Task requirements: Single out the lines of the material that contain "stone" and copy them.

++++++

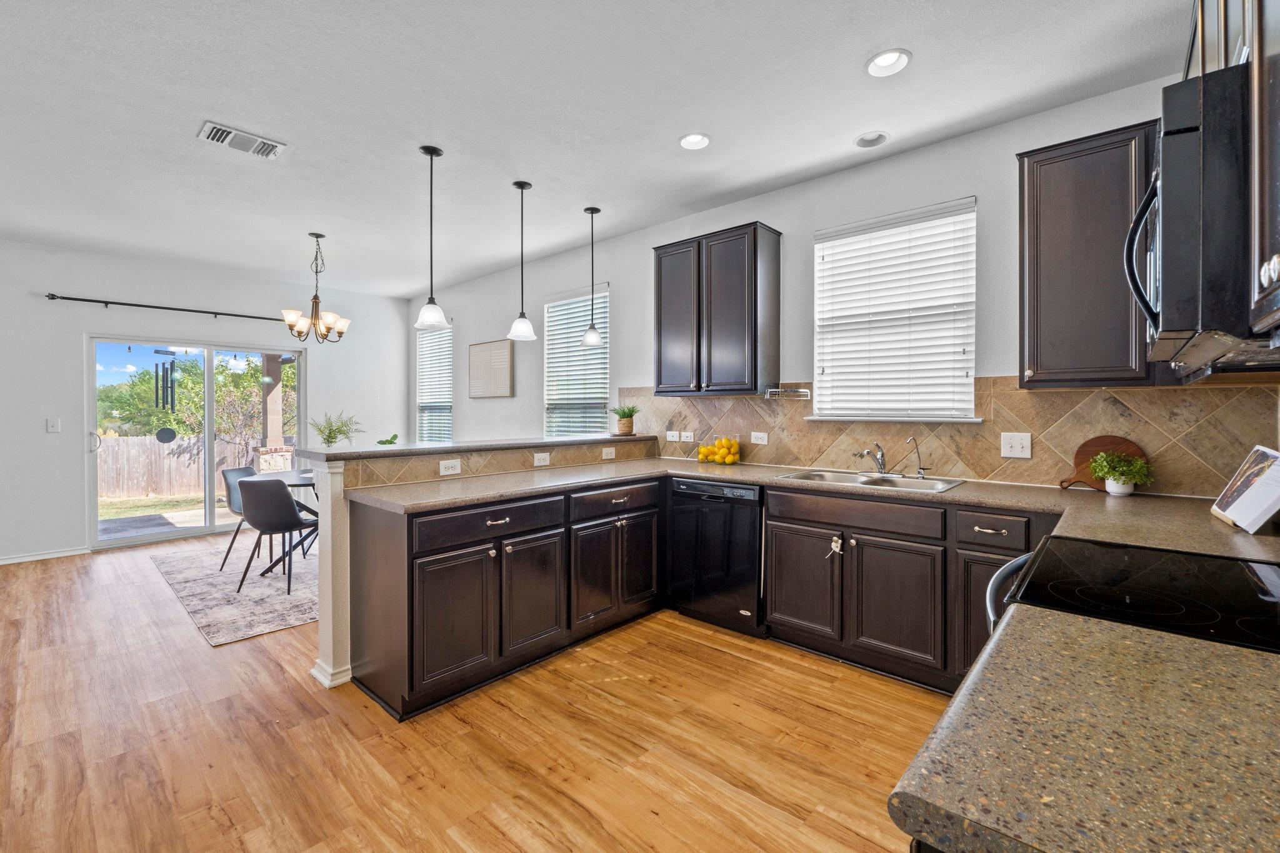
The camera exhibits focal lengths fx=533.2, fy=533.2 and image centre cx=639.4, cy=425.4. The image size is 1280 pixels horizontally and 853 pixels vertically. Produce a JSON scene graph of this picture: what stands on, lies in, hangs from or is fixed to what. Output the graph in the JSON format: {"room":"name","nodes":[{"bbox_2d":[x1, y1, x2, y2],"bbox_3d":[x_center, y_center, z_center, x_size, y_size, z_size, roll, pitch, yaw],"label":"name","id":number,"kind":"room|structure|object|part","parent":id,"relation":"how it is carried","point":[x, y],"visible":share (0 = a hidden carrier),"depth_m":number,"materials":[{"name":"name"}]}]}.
{"room":"kitchen","nodes":[
{"label":"kitchen","id":0,"kind":"room"},
{"bbox_2d":[151,348,176,411],"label":"wind chime","id":1,"kind":"object","parent":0,"point":[171,394],"visible":0.97,"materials":[{"name":"black metal"}]},
{"bbox_2d":[0,240,409,566],"bbox_3d":[-5.127,-0.210,5.056,0.155,2.808,5.894,1,1,42],"label":"back wall","id":2,"kind":"structure","parent":0,"point":[44,434],"depth_m":5.01,"materials":[{"name":"white paint"}]},
{"bbox_2d":[0,546,90,565],"bbox_3d":[-6.120,1.159,3.768,0.015,0.079,3.059,1,1,42],"label":"baseboard","id":3,"kind":"structure","parent":2,"relation":"attached to","point":[1,563],"depth_m":4.71,"materials":[{"name":"white paint"}]},
{"bbox_2d":[45,418,60,433],"bbox_3d":[-5.323,0.007,4.835,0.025,0.128,0.090,1,1,42],"label":"light switch","id":4,"kind":"object","parent":2,"relation":"attached to","point":[51,424],"visible":0.98,"depth_m":4.83,"materials":[{"name":"white plastic"}]},
{"bbox_2d":[45,293,288,322],"bbox_3d":[-4.539,-1.163,5.458,0.120,0.063,2.162,1,1,42],"label":"curtain rod","id":5,"kind":"object","parent":2,"relation":"attached to","point":[129,304],"visible":0.88,"depth_m":5.20,"materials":[{"name":"black metal"}]},
{"bbox_2d":[88,335,306,550],"bbox_3d":[-4.582,0.149,5.690,0.131,2.037,1.808,1,1,42],"label":"sliding glass door","id":6,"kind":"structure","parent":2,"relation":"in","point":[149,538],"depth_m":5.55,"materials":[{"name":"glass"}]},
{"bbox_2d":[0,531,939,852],"bbox_3d":[-2.031,1.274,2.431,8.310,0.098,6.052,1,1,42],"label":"floor","id":7,"kind":"structure","parent":0,"point":[266,667],"depth_m":2.07,"materials":[{"name":"brown wood"}]},
{"bbox_2d":[153,537,319,645],"bbox_3d":[-2.553,1.185,4.667,2.461,0.010,2.245,1,1,42],"label":"rug","id":8,"kind":"object","parent":7,"relation":"on","point":[231,635],"visible":0.57,"depth_m":3.87,"materials":[{"name":"carpet"}]},
{"bbox_2d":[220,465,260,570],"bbox_3d":[-3.260,0.762,4.543,0.494,0.801,0.457,0,1,6],"label":"dining chair","id":9,"kind":"object","parent":8,"relation":"on","point":[244,469],"visible":0.42,"depth_m":4.47,"materials":[{"name":"grey"}]},
{"bbox_2d":[233,475,319,595],"bbox_3d":[-2.657,0.774,3.984,0.479,0.812,0.510,0,1,15],"label":"dining chair","id":10,"kind":"object","parent":8,"relation":"on","point":[294,518],"visible":0.97,"depth_m":3.80,"materials":[{"name":"grey"}]},
{"bbox_2d":[251,468,320,573],"bbox_3d":[-2.688,0.802,4.586,1.040,0.730,1.010,1,1,42],"label":"dining table","id":11,"kind":"object","parent":8,"relation":"on","point":[294,474],"visible":0.35,"depth_m":4.37,"materials":[{"name":"glass"}]},
{"bbox_2d":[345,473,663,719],"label":"peninsula cabinet","id":12,"kind":"object","parent":7,"relation":"on","point":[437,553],"visible":0.86,"depth_m":2.56,"materials":[{"name":"brown wood"}]},
{"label":"cabinet door","id":13,"kind":"part","parent":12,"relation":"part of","materials":[{"name":"wood"}]},
{"bbox_3d":[-0.694,0.466,2.549,0.081,0.142,0.695,1,1,42],"label":"drawer","id":14,"kind":"part","parent":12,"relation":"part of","materials":[{"name":"brown wood"}]},
{"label":"cabinet door","id":15,"kind":"part","parent":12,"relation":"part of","materials":[{"name":"wood"}]},
{"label":"cabinet door","id":16,"kind":"part","parent":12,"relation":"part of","materials":[{"name":"wood"}]},
{"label":"drawer","id":17,"kind":"part","parent":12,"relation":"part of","materials":[{"name":"wood"}]},
{"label":"cabinet door","id":18,"kind":"part","parent":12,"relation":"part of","materials":[{"name":"wood"}]},
{"bbox_2d":[667,477,765,636],"bbox_3d":[0.615,0.775,3.424,0.623,0.875,0.637,1,1,42],"label":"dishwasher","id":19,"kind":"object","parent":7,"relation":"on","point":[740,518],"visible":0.74,"depth_m":3.17,"materials":[{"name":"black metal"}]},
{"bbox_2d":[760,483,1059,696],"bbox_3d":[1.429,0.781,2.732,1.408,0.873,0.629,1,1,42],"label":"base cabinet","id":20,"kind":"object","parent":7,"relation":"on","point":[770,598],"visible":0.6,"depth_m":2.54,"materials":[{"name":"brown wood"}]},
{"bbox_3d":[0.855,0.851,2.859,0.425,0.555,0.067,1,1,42],"label":"cabinet door","id":21,"kind":"part","parent":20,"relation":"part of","materials":[{"name":"brown wood"}]},
{"bbox_2d":[339,455,1279,561],"bbox_3d":[0.639,0.337,2.526,3.532,0.047,2.125,1,1,42],"label":"countertop","id":22,"kind":"structure","parent":20,"relation":"on","point":[697,474],"depth_m":2.34,"materials":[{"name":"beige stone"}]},
{"bbox_2d":[696,435,741,465],"bbox_3d":[0.565,0.177,3.771,0.304,0.198,0.275,1,1,42],"label":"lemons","id":23,"kind":"object","parent":22,"relation":"on","point":[717,456],"visible":0.99,"depth_m":3.70,"materials":[{"name":"yellow food"}]},
{"bbox_2d":[778,468,965,492],"bbox_3d":[1.249,0.374,2.911,0.888,0.173,0.503,1,1,42],"label":"sink","id":24,"kind":"object","parent":22,"relation":"in","point":[822,476],"visible":0.52,"depth_m":2.98,"materials":[{"name":"silver metal"}]},
{"bbox_2d":[853,442,890,475],"bbox_3d":[1.329,0.192,3.036,0.155,0.181,0.253,1,1,42],"label":"faucet","id":25,"kind":"object","parent":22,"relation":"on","point":[882,466],"visible":0.99,"depth_m":3.06,"materials":[{"name":"silver metal"}]},
{"bbox_2d":[906,435,927,478],"bbox_3d":[1.524,0.174,2.951,0.132,0.223,0.054,0,1,-14],"label":"tap","id":26,"kind":"object","parent":22,"relation":"on","point":[920,469],"visible":0.99,"depth_m":2.96,"materials":[{"name":"silver metal"}]},
{"bbox_2d":[1060,434,1145,490],"bbox_3d":[2.150,0.173,2.479,0.309,0.257,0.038,1,1,42],"label":"cutting board","id":27,"kind":"object","parent":22,"relation":"on","point":[1078,464],"visible":0.61,"depth_m":2.49,"materials":[{"name":"brown wood"}]},
{"bbox_2d":[1088,449,1153,495],"bbox_3d":[2.117,0.207,2.358,0.230,0.200,0.215,1,1,42],"label":"potted plant","id":28,"kind":"object","parent":22,"relation":"on","point":[1120,488],"visible":1,"depth_m":2.33,"materials":[{"name":"green plant"}]},
{"bbox_2d":[1210,444,1279,534],"bbox_3d":[1.940,0.196,1.654,0.185,0.245,0.380,1,1,42],"label":"cookbook","id":29,"kind":"object","parent":22,"relation":"on","point":[1233,508],"visible":1,"depth_m":1.65,"materials":[{"name":"white paper"}]},
{"bbox_2d":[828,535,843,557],"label":"child lock","id":30,"kind":"object","parent":20,"relation":"hanging from","point":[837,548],"visible":0.97,"depth_m":2.71,"materials":[{"name":"white"}]},
{"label":"cabinet door","id":31,"kind":"part","parent":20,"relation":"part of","materials":[{"name":"brown wood"}]},
{"bbox_3d":[1.510,0.448,2.288,0.280,0.140,0.097,1,1,42],"label":"drawer","id":32,"kind":"part","parent":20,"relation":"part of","materials":[{"name":"wood"}]},
{"bbox_2d":[886,601,1279,852],"bbox_3d":[0.741,0.355,0.501,0.744,0.039,0.741,1,1,42],"label":"countertop","id":33,"kind":"structure","parent":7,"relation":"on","point":[1178,642],"depth_m":0.56,"materials":[{"name":"stone"}]},
{"bbox_2d":[985,535,1279,653],"bbox_3d":[1.179,0.738,1.124,0.744,1.062,0.756,1,1,42],"label":"range","id":34,"kind":"object","parent":7,"relation":"on","point":[1273,583],"visible":0.42,"depth_m":1.13,"materials":[{"name":"black glass"}]},
{"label":"oven handle","id":35,"kind":"part","parent":34,"relation":"part of","materials":[{"name":"silver metal"}]},
{"bbox_2d":[309,435,658,696],"bbox_3d":[-0.718,0.681,3.396,0.257,1.065,2.353,1,1,42],"label":"half wall","id":36,"kind":"structure","parent":0,"point":[337,657],"depth_m":2.55,"materials":[{"name":"paint"}]},
{"bbox_2d":[438,458,461,475],"bbox_3d":[-1.056,0.232,2.965,0.009,0.078,0.118,1,1,42],"label":"outlet","id":37,"kind":"object","parent":36,"relation":"attached to","point":[449,466],"visible":0.98,"depth_m":2.96,"materials":[{"name":"white plastic"}]},
{"bbox_2d":[298,433,658,462],"bbox_3d":[-0.859,0.133,3.646,0.593,0.042,2.392,1,1,42],"label":"bar countertop","id":38,"kind":"structure","parent":36,"relation":"attached to","point":[434,451],"depth_m":3.11,"materials":[{"name":"grey stone"}]},
{"bbox_2d":[309,411,362,447],"bbox_3d":[-2.587,0.099,4.533,0.476,0.468,0.465,1,1,42],"label":"potted plant","id":39,"kind":"object","parent":38,"relation":"on","point":[329,434],"visible":0.96,"depth_m":4.49,"materials":[{"name":"green plant"}]},
{"bbox_2d":[376,433,398,445],"bbox_3d":[-1.421,0.088,3.007,0.125,0.071,0.138,1,1,42],"label":"small plant","id":40,"kind":"object","parent":38,"relation":"on","point":[389,441],"visible":0.98,"depth_m":2.99,"materials":[{"name":"green plant"}]},
{"bbox_2d":[611,403,640,435],"bbox_3d":[-0.113,-0.062,4.267,0.280,0.260,0.279,1,1,42],"label":"potted plant","id":41,"kind":"object","parent":38,"relation":"on","point":[624,426],"visible":1,"depth_m":4.22,"materials":[{"name":"green plant"}]},
{"bbox_2d":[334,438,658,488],"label":"tile backsplash","id":42,"kind":"structure","parent":36,"relation":"attached to","point":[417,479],"depth_m":3.14,"materials":[{"name":"beige tile"}]},
{"bbox_2d":[533,451,550,466],"bbox_3d":[-0.631,0.215,3.441,0.009,0.078,0.118,1,1,42],"label":"outlet","id":43,"kind":"object","parent":36,"relation":"attached to","point":[542,461],"visible":0.98,"depth_m":3.44,"materials":[{"name":"white plastic"}]},
{"bbox_2d":[601,446,616,458],"bbox_3d":[-0.227,0.204,3.892,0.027,0.079,0.117,1,1,42],"label":"outlet","id":44,"kind":"object","parent":36,"relation":"attached to","point":[612,454],"visible":0.98,"depth_m":3.89,"materials":[{"name":"white plastic"}]},
{"bbox_2d":[0,0,1189,297],"bbox_3d":[-2.090,-1.602,2.438,8.274,0.102,6.312,1,1,42],"label":"ceiling","id":45,"kind":"structure","parent":0,"point":[842,130],"depth_m":2.62,"materials":[{"name":"white paint"}]},
{"bbox_2d":[196,120,286,158],"bbox_3d":[-2.186,-1.560,2.935,0.227,0.018,0.368,1,1,42],"label":"air vent","id":46,"kind":"object","parent":45,"relation":"attached to","point":[224,135],"visible":0.99,"depth_m":2.92,"materials":[{"name":"white metal"}]},
{"bbox_2d":[281,233,351,343],"bbox_3d":[-2.701,-1.138,4.479,0.526,0.911,0.527,1,1,42],"label":"chandelier","id":47,"kind":"object","parent":45,"relation":"hanging from","point":[329,319],"visible":1,"depth_m":4.43,"materials":[{"name":"metal"}]},
{"bbox_2d":[414,145,448,329],"bbox_3d":[-1.207,-1.077,3.085,0.182,1.029,0.181,1,1,42],"label":"pendant light","id":48,"kind":"object","parent":45,"relation":"hanging from","point":[432,152],"visible":1,"depth_m":3.06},
{"bbox_2d":[506,180,537,341],"bbox_3d":[-0.784,-1.086,3.543,0.188,1.033,0.188,1,1,42],"label":"pendant light","id":49,"kind":"object","parent":45,"relation":"hanging from","point":[522,185],"visible":1,"depth_m":3.52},
{"bbox_2d":[580,206,603,346],"bbox_3d":[-0.357,-1.100,3.962,0.174,1.017,0.173,1,1,42],"label":"pendant light","id":50,"kind":"object","parent":45,"relation":"hanging from","point":[592,212],"visible":1,"depth_m":3.94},
{"bbox_2d":[678,132,710,150],"bbox_3d":[0.304,-1.589,2.947,0.189,0.055,0.188,1,1,42],"label":"recessed light","id":51,"kind":"object","parent":45,"relation":"in","point":[702,140],"visible":0.99,"depth_m":2.96,"materials":[{"name":"white"}]},
{"bbox_2d":[853,130,890,147],"bbox_3d":[1.273,-1.578,2.927,0.181,0.046,0.178,1,1,42],"label":"recessed light","id":52,"kind":"object","parent":45,"relation":"in","point":[870,140],"visible":0.99,"depth_m":2.92,"materials":[{"name":"white"}]},
{"bbox_2d":[864,48,911,77],"bbox_3d":[1.060,-1.565,2.281,0.191,0.052,0.189,1,1,42],"label":"recessed light","id":53,"kind":"object","parent":45,"relation":"in","point":[882,63],"visible":0.99,"depth_m":2.29,"materials":[{"name":"white"}]},
{"bbox_2d":[413,71,1230,493],"bbox_3d":[-0.144,-0.216,4.655,7.754,2.780,0.158,1,1,42],"label":"right wall","id":54,"kind":"structure","parent":0,"point":[612,279],"depth_m":3.56,"materials":[{"name":"paint"}]},
{"bbox_2d":[415,325,453,443],"bbox_3d":[-2.571,-0.460,6.739,0.910,1.571,0.129,1,1,42],"label":"window","id":55,"kind":"structure","parent":54,"relation":"in","point":[419,394],"depth_m":6.82,"materials":[{"name":"white glass"}]},
{"bbox_2d":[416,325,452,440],"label":"window blind","id":56,"kind":"object","parent":55,"relation":"attached to","point":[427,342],"visible":0.7,"depth_m":6.77,"materials":[{"name":"white"}]},
{"bbox_2d":[467,338,514,397],"bbox_3d":[-1.612,-0.592,5.722,0.765,0.575,0.030,1,1,42],"label":"wall art","id":57,"kind":"object","parent":54,"relation":"attached to","point":[489,347],"visible":1,"depth_m":5.68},
{"bbox_2d":[543,285,609,436],"bbox_3d":[-0.598,-0.457,5.044,0.916,1.562,0.129,1,1,42],"label":"window","id":58,"kind":"structure","parent":54,"relation":"in","point":[602,389],"depth_m":5.08,"materials":[{"name":"white glass"}]},
{"bbox_2d":[650,220,781,396],"bbox_3d":[0.512,-0.750,3.746,0.863,1.100,0.348,1,1,42],"label":"upper cabinet","id":59,"kind":"object","parent":54,"relation":"attached to","point":[660,267],"visible":0.99,"depth_m":3.55,"materials":[{"name":"wood"}]},
{"bbox_2d":[808,197,977,421],"bbox_3d":[1.475,-0.607,3.179,0.936,1.226,0.138,1,1,42],"label":"window","id":60,"kind":"structure","parent":54,"relation":"in","point":[820,267],"depth_m":3.15,"materials":[{"name":"white"}]},
{"bbox_2d":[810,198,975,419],"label":"window blind","id":61,"kind":"object","parent":60,"relation":"attached to","point":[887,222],"visible":0.94,"depth_m":3.13,"materials":[{"name":"white plastic"}]},
{"bbox_2d":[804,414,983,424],"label":"window sill","id":62,"kind":"structure","parent":54,"relation":"attached to","point":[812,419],"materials":[{"name":"white stone"}]},
{"bbox_2d":[623,378,1279,498],"bbox_3d":[1.281,0.021,3.312,3.417,0.531,0.012,1,1,42],"label":"tile backsplash","id":63,"kind":"structure","parent":54,"relation":"attached to","point":[1115,404],"depth_m":2.74,"materials":[{"name":"tile"}]},
{"bbox_2d":[665,430,681,441],"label":"light switch","id":64,"kind":"object","parent":63,"relation":"attached to","point":[675,436],"visible":0.99,"depth_m":4.18,"materials":[{"name":"white plastic"}]},
{"bbox_2d":[680,431,694,442],"bbox_3d":[0.367,0.089,4.103,0.118,0.078,0.009,1,1,42],"label":"outlet","id":65,"kind":"object","parent":63,"relation":"attached to","point":[690,439],"visible":0.99,"depth_m":4.10,"materials":[{"name":"white plastic"}]},
{"bbox_2d":[750,431,768,445],"bbox_3d":[0.826,0.091,3.701,0.122,0.085,0.016,1,1,42],"label":"outlet","id":66,"kind":"object","parent":63,"relation":"attached to","point":[760,441],"visible":0.98,"depth_m":3.70,"materials":[{"name":"white plastic"}]},
{"bbox_2d":[765,386,811,400],"bbox_3d":[0.960,-0.208,3.468,0.274,0.075,0.110,1,1,42],"label":"paper towel holder","id":67,"kind":"object","parent":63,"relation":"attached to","point":[802,391],"visible":0.99,"depth_m":3.46,"materials":[{"name":"silver metal"}]},
{"bbox_2d":[1000,431,1031,458],"bbox_3d":[1.900,0.099,2.696,0.122,0.125,0.017,1,1,42],"label":"light switch","id":68,"kind":"object","parent":63,"relation":"attached to","point":[1008,449],"visible":0.97,"depth_m":2.70,"materials":[{"name":"white plastic"}]},
{"bbox_2d":[1017,118,1162,388],"bbox_3d":[2.037,-0.709,2.399,0.530,1.089,0.348,1,1,42],"label":"upper cabinet","id":69,"kind":"object","parent":54,"relation":"attached to","point":[1035,162],"visible":0.83,"depth_m":2.30,"materials":[{"name":"brown wood"}]},
{"bbox_2d":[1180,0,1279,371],"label":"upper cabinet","id":70,"kind":"object","parent":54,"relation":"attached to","point":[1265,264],"visible":0.72,"depth_m":0.98,"materials":[{"name":"wood"}]},
{"bbox_2d":[1122,63,1261,369],"bbox_3d":[1.358,-0.396,1.144,0.477,0.477,0.750,1,1,42],"label":"microwave","id":71,"kind":"object","parent":70,"relation":"attached to","point":[1188,170],"visible":0.95,"depth_m":0.98,"materials":[{"name":"black metal"}]},
{"label":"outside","id":72,"kind":"structure","parent":0,"visible":0},
{"bbox_2d":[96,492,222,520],"label":"lawn","id":73,"kind":"structure","parent":72,"point":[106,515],"depth_m":10.13,"materials":[{"name":"green plant"}]},
{"bbox_2d":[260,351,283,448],"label":"patio post","id":74,"kind":"structure","parent":72,"point":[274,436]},
{"label":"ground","id":75,"kind":"structure","parent":72,"visible":0},
{"bbox_2d":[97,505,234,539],"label":"patio","id":76,"kind":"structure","parent":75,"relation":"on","point":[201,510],"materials":[{"name":"grey concrete"}]},
{"bbox_2d":[98,435,254,501],"bbox_3d":[-10.056,0.904,11.249,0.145,1.312,7.160,1,1,42],"label":"wooden fence","id":77,"kind":"object","parent":75,"relation":"on","point":[196,476],"visible":0.48,"depth_m":11.32,"materials":[{"name":"brown wood"}]},
{"bbox_2d":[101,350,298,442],"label":"tree","id":78,"kind":"object","parent":75,"relation":"on","point":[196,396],"visible":0.48,"materials":[{"name":"green plant"}]}
]}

++++++

Expected answer:
{"bbox_2d":[339,455,1279,561],"bbox_3d":[0.639,0.337,2.526,3.532,0.047,2.125,1,1,42],"label":"countertop","id":22,"kind":"structure","parent":20,"relation":"on","point":[697,474],"depth_m":2.34,"materials":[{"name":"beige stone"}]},
{"bbox_2d":[886,601,1279,852],"bbox_3d":[0.741,0.355,0.501,0.744,0.039,0.741,1,1,42],"label":"countertop","id":33,"kind":"structure","parent":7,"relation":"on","point":[1178,642],"depth_m":0.56,"materials":[{"name":"stone"}]},
{"bbox_2d":[298,433,658,462],"bbox_3d":[-0.859,0.133,3.646,0.593,0.042,2.392,1,1,42],"label":"bar countertop","id":38,"kind":"structure","parent":36,"relation":"attached to","point":[434,451],"depth_m":3.11,"materials":[{"name":"grey stone"}]},
{"bbox_2d":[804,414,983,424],"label":"window sill","id":62,"kind":"structure","parent":54,"relation":"attached to","point":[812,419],"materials":[{"name":"white stone"}]},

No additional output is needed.